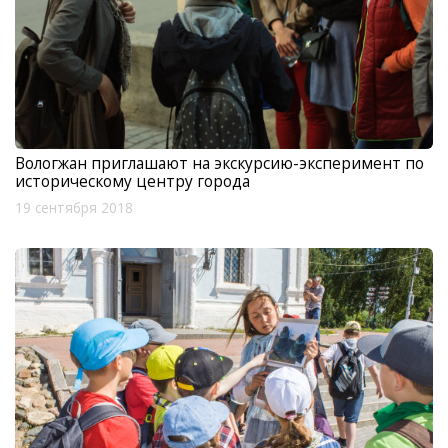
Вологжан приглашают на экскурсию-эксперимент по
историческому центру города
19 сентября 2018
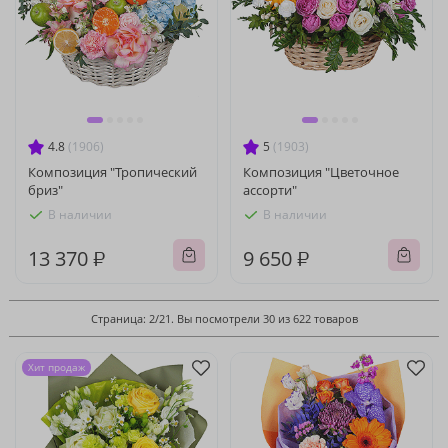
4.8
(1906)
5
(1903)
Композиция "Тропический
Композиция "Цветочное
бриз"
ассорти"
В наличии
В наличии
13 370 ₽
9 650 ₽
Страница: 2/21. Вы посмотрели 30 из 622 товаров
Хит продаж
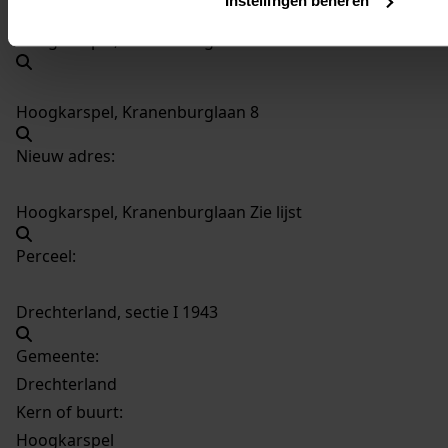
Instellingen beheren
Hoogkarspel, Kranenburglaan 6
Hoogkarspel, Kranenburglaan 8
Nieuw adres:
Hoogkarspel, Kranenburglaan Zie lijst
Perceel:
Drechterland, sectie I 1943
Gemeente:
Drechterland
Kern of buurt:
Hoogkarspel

+++

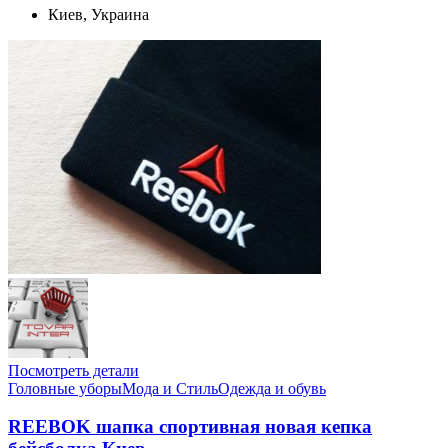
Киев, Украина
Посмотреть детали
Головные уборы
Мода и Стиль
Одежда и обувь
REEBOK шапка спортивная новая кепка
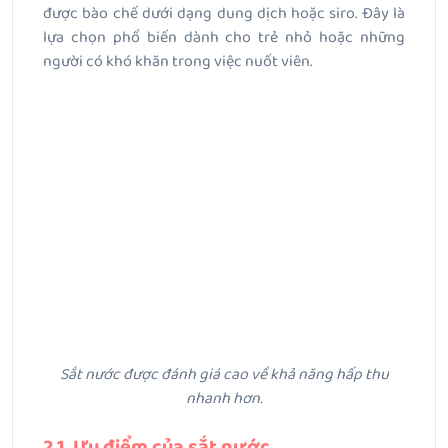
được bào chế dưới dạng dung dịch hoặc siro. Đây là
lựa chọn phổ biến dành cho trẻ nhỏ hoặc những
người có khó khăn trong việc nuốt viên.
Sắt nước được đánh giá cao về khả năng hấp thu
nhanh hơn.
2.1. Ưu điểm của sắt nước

+++

EXERCISE DETAILS: State how many lines in the listing above contain the word "hoặc". Give only the number.

SOLVED EXERCISE: 2